Gosh, the girl is lovestruck. “And you two just…talked?”
It’s hard to believe, especially after the one-sided date I had with Vasilius. But maybe Bailey likes to listen? Maybe that wasideal for her? Or maybe her date was just wonders better than mine. Maybe I messed up somewhere and the king doesn’t want to get to know me? I squeeze the mug a little tighter between my palms. I can’t help but relive every moment of that lunch and think about how or what I could have done differently. He liked the dance though. I know that was true enjoyment on his face at the end.

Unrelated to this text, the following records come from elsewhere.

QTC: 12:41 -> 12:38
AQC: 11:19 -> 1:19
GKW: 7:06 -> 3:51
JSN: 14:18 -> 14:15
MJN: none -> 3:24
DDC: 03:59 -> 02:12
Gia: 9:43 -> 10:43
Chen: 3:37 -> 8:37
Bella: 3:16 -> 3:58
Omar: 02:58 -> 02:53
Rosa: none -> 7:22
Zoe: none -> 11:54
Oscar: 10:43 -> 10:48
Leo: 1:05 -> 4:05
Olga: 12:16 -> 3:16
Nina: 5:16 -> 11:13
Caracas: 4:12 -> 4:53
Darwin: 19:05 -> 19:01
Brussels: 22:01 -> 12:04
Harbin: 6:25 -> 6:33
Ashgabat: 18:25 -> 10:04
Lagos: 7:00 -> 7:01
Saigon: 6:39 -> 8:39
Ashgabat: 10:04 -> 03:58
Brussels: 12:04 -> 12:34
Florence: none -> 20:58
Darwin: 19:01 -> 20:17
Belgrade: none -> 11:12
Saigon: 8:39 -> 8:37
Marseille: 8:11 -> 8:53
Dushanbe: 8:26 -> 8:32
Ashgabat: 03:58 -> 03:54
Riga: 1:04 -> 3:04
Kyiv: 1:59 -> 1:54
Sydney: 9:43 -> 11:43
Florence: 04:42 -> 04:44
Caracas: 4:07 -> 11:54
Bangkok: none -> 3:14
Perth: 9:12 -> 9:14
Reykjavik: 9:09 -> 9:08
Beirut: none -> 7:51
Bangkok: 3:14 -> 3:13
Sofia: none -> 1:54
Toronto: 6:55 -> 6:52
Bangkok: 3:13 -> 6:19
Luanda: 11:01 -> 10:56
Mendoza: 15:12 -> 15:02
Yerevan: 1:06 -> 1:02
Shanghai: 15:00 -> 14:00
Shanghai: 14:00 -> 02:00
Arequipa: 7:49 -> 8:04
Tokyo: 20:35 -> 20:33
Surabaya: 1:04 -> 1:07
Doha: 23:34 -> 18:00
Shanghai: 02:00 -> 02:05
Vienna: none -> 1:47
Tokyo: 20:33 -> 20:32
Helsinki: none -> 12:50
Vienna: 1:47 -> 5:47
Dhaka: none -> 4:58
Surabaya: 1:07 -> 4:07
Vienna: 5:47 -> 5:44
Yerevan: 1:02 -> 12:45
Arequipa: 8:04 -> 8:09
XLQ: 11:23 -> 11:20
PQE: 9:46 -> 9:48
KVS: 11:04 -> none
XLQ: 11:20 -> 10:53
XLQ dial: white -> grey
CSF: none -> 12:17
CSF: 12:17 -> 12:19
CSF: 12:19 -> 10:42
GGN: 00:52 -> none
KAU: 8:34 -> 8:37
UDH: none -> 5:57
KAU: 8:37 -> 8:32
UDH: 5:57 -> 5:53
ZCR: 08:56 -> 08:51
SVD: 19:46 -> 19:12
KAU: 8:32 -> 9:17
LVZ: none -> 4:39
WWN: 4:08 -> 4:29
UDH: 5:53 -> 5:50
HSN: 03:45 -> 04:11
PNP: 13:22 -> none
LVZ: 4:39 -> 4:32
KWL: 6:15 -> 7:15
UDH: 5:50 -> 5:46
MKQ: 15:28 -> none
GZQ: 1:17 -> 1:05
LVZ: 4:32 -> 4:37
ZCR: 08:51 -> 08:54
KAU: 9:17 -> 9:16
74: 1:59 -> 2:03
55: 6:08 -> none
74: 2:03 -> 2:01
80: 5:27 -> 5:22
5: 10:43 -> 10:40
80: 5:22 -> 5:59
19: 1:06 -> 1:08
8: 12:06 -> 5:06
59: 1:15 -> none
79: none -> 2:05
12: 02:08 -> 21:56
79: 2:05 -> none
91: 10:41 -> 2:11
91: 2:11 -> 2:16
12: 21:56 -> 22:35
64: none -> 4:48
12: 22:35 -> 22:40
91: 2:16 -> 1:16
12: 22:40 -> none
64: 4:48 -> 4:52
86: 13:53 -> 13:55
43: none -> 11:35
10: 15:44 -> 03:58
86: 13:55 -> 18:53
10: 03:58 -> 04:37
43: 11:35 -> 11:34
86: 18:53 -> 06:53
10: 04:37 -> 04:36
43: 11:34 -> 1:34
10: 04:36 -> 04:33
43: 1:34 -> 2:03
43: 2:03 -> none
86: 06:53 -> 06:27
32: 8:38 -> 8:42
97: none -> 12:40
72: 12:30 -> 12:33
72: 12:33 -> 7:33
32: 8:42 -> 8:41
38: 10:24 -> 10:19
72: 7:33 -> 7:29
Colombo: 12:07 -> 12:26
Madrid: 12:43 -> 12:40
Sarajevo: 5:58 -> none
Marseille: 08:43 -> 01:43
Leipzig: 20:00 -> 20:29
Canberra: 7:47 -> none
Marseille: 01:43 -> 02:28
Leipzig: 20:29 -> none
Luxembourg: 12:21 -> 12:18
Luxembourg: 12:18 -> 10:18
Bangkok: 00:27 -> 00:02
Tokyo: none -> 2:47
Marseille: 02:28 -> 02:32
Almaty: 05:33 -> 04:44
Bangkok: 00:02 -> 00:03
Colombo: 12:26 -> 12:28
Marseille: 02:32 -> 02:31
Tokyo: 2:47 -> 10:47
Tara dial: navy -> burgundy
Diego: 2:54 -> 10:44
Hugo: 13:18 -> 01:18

“He told me all about Faery, about being king and the burdens of the role that a queen would share with him.” Bailey looks at me, her brows pinched. “I think so many women see a title like queen and get stuck on the sparkly gowns, the wealth, the privilege. But there’s so much more than that. Those are perks, no doubt, but it’s real work too, and Vasilius needs someone who can walk beside him and help carry those burdens. In some ways, it’s a lot like looking after my younger siblings back home. Always someone screaming for your attention, many needs to be met, lots of people depending on you, day in and day out.” She shakes her head, blowing out a long breath. “It’s exhausting.”
“They sound more like your kids than your siblings,” I joke, but her eyes darken, and I wonder if I’ve made a huge misstep.